→ INSTRUCTIONS TO FOLLOW
Reproduce the listing from the line with "Ông Assange lần" to the line with "nghiêm trọng ông sẽ tự tử.", substituting "Ê-cu-a-đo" for "Ecuador" and leaving everything else unchanged.

→ GIVEN RECORDS
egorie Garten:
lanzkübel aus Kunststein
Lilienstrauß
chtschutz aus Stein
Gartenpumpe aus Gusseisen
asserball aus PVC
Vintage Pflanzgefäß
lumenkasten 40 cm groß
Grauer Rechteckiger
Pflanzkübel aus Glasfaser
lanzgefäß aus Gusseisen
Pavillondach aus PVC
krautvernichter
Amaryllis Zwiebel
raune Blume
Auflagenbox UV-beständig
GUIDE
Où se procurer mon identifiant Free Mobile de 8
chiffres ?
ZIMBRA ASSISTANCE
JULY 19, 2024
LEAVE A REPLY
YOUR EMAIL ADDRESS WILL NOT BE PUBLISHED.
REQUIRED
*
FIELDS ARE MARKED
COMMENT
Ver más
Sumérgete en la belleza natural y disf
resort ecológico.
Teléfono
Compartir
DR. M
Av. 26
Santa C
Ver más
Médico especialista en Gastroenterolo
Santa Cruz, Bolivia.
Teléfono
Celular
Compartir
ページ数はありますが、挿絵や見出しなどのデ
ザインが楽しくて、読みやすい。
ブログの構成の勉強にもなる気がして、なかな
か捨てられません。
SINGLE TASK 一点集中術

...

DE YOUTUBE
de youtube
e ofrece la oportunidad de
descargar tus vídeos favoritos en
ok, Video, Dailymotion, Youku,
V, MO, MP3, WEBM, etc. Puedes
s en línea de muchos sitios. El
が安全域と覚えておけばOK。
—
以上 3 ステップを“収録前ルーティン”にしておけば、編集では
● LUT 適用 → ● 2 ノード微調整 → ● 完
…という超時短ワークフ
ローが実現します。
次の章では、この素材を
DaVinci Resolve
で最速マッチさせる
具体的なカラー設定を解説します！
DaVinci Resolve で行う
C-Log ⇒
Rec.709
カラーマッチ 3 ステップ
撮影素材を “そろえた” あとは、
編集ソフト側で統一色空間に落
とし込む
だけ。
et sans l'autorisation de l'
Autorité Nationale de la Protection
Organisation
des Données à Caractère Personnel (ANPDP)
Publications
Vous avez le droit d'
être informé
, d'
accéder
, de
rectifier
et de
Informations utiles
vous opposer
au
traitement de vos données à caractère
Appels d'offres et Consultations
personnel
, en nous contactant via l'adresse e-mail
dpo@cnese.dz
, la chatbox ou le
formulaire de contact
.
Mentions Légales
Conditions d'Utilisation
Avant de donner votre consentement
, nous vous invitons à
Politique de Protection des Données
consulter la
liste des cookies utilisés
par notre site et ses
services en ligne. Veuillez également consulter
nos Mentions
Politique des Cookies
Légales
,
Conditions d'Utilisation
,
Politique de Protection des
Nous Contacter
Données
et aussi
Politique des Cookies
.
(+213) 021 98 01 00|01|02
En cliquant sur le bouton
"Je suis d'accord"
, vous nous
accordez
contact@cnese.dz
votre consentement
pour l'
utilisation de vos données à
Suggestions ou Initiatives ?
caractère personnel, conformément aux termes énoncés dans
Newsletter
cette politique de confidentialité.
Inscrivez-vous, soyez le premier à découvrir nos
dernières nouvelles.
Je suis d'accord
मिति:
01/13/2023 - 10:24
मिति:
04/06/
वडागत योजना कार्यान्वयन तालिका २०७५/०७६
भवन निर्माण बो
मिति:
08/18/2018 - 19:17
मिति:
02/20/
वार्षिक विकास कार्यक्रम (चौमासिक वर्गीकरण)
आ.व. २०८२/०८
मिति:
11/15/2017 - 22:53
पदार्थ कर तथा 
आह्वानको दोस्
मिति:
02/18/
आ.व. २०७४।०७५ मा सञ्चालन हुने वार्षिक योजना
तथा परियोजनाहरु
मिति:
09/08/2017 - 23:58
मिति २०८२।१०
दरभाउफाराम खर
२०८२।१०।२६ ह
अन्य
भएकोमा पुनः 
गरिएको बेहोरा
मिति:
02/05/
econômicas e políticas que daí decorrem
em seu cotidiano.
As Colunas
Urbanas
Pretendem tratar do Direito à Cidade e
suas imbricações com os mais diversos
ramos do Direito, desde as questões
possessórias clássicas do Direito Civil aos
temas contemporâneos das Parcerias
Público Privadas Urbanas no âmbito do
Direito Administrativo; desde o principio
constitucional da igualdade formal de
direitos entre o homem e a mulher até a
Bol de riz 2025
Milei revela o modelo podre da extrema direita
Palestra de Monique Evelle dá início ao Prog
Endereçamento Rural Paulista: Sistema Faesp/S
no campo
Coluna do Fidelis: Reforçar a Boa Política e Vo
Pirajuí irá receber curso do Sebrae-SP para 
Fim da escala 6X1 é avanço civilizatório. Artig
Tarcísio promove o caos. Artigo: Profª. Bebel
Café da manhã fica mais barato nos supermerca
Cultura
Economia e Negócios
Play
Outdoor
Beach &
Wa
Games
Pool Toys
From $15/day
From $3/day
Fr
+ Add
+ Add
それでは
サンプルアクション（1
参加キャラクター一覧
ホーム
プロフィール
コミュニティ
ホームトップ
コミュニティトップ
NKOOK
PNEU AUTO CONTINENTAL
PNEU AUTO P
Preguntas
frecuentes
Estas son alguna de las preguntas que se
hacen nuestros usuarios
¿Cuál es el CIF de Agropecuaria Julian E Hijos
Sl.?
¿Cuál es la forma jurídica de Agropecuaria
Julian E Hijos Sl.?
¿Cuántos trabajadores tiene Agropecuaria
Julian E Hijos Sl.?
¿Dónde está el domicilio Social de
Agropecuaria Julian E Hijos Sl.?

==

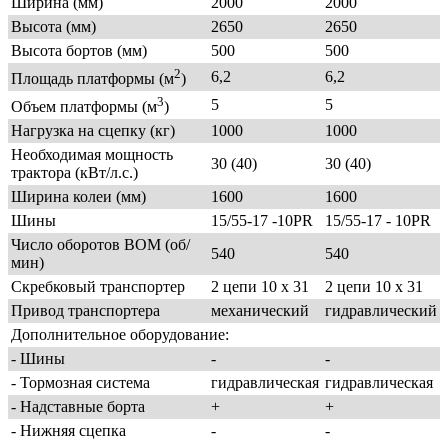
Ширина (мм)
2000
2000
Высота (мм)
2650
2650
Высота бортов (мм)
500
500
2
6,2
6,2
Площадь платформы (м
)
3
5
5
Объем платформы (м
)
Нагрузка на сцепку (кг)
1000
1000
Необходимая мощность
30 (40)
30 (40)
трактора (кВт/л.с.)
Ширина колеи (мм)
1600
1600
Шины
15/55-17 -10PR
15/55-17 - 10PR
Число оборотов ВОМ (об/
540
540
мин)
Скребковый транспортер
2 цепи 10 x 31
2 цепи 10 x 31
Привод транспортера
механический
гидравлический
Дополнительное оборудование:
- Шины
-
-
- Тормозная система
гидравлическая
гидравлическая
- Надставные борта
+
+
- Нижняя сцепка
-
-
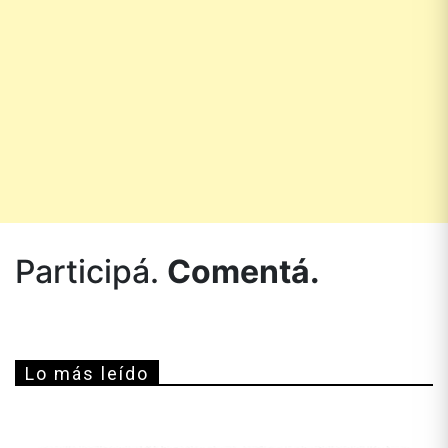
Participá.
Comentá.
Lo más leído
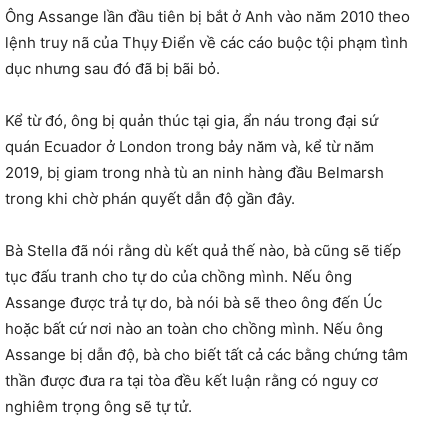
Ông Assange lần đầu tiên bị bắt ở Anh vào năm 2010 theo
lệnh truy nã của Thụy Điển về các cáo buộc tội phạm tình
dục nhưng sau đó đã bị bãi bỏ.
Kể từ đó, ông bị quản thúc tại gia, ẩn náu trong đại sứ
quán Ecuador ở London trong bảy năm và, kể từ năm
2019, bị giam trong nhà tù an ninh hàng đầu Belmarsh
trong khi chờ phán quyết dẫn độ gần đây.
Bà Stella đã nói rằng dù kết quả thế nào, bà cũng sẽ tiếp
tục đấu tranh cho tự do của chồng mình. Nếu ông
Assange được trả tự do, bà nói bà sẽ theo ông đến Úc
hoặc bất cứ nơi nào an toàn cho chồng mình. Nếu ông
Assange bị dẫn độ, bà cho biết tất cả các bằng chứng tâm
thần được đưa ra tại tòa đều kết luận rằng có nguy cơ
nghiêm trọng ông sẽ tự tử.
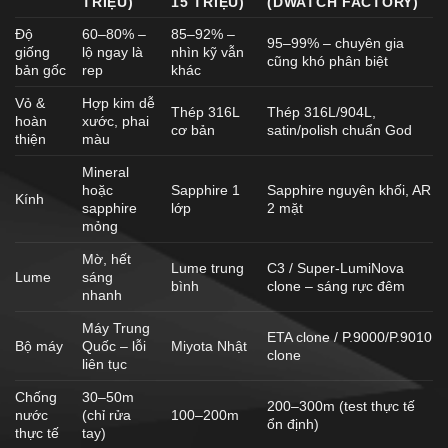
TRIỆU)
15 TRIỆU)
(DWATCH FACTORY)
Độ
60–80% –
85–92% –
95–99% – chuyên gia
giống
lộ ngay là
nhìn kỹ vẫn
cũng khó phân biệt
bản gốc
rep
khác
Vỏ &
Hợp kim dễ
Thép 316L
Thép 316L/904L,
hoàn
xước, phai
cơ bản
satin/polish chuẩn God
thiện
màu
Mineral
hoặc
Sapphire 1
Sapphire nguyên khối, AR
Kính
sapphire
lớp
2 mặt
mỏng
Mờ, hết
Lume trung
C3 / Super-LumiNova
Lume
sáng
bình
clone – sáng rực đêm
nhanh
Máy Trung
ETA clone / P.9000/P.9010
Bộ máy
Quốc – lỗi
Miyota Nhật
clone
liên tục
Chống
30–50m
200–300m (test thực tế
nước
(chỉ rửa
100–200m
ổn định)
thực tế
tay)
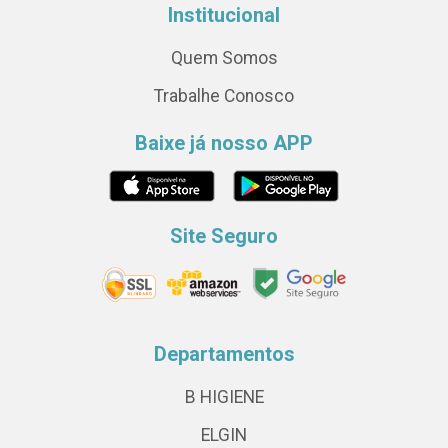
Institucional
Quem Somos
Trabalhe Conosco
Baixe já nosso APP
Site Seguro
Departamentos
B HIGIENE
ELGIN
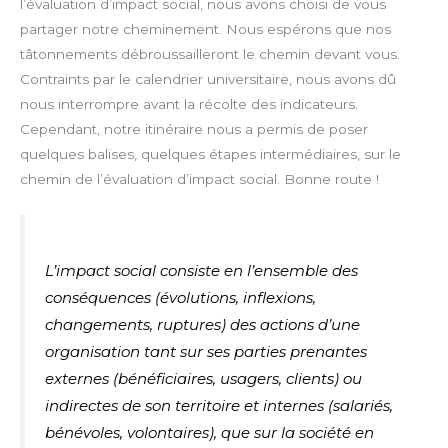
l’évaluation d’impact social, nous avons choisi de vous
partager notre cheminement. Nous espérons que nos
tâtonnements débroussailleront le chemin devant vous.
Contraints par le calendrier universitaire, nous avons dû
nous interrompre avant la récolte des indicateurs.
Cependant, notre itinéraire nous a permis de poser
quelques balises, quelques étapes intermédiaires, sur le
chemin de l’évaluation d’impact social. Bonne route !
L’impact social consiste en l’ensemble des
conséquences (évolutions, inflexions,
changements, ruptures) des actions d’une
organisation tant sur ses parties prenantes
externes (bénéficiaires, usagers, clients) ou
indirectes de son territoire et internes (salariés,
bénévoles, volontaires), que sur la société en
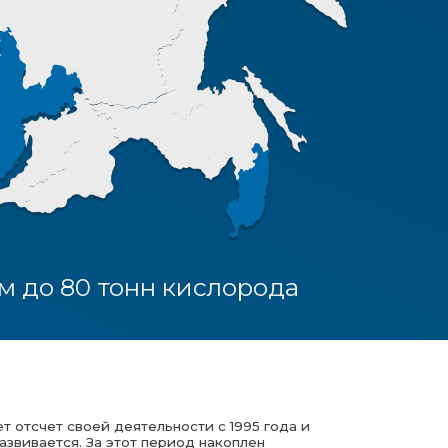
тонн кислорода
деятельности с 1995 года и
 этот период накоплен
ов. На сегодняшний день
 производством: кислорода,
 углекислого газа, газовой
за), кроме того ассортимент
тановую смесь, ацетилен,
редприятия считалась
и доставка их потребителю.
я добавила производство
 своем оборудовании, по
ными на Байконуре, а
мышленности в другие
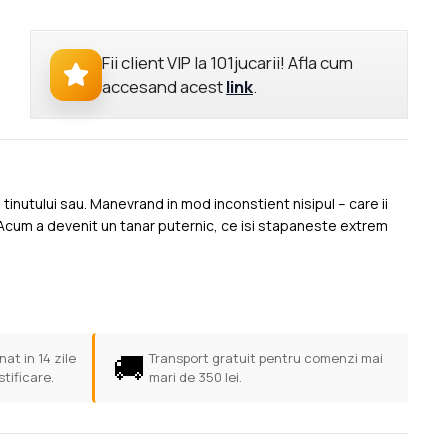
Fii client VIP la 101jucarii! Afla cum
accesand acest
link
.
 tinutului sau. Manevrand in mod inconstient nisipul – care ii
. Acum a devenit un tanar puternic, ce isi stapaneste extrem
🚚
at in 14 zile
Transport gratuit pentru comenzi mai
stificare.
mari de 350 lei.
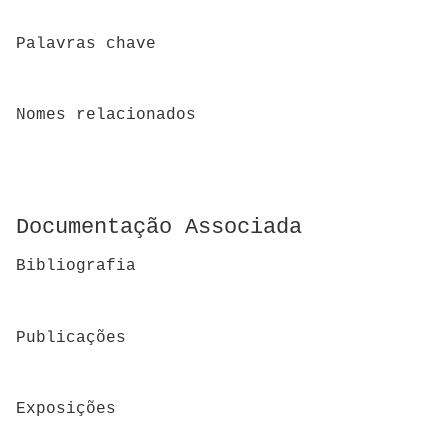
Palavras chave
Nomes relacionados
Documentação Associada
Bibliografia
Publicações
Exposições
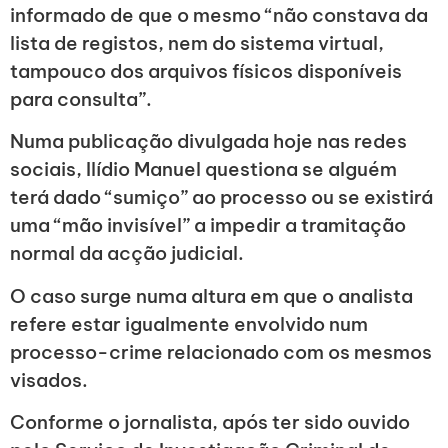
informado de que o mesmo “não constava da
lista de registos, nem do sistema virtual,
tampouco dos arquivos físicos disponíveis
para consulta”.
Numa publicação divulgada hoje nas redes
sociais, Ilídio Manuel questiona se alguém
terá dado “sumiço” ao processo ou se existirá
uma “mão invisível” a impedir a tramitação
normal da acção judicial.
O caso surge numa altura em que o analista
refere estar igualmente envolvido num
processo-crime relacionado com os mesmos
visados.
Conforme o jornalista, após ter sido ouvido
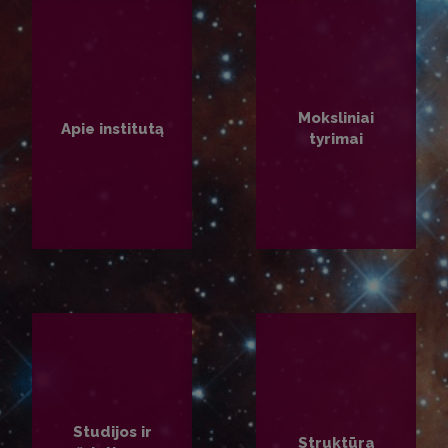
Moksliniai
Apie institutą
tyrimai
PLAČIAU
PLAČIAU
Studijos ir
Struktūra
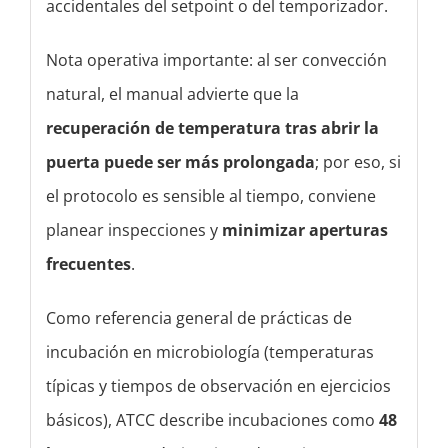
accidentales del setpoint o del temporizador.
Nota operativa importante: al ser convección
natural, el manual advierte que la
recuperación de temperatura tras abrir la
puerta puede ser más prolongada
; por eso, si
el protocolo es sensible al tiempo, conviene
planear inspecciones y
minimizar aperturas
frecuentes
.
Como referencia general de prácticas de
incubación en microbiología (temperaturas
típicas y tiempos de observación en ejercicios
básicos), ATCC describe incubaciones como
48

→ RESPONSE BELOW
Ông Assange lần đầu tiên bị bắt ở Anh vào năm 2010 theo
lệnh truy nã của Thụy Điển về các cáo buộc tội phạm tình
dục nhưng sau đó đã bị bãi bỏ.
Kể từ đó, ông bị quản thúc tại gia, ẩn náu trong đại sứ
quán Ê-cu-a-đo ở London trong bảy năm và, kể từ năm
2019, bị giam trong nhà tù an ninh hàng đầu Belmarsh
trong khi chờ phán quyết dẫn độ gần đây.
Bà Stella đã nói rằng dù kết quả thế nào, bà cũng sẽ tiếp
tục đấu tranh cho tự do của chồng mình. Nếu ông
Assange được trả tự do, bà nói bà sẽ theo ông đến Úc
hoặc bất cứ nơi nào an toàn cho chồng mình. Nếu ông
Assange bị dẫn độ, bà cho biết tất cả các bằng chứng tâm
thần được đưa ra tại tòa đều kết luận rằng có nguy cơ
nghiêm trọng ông sẽ tự tử.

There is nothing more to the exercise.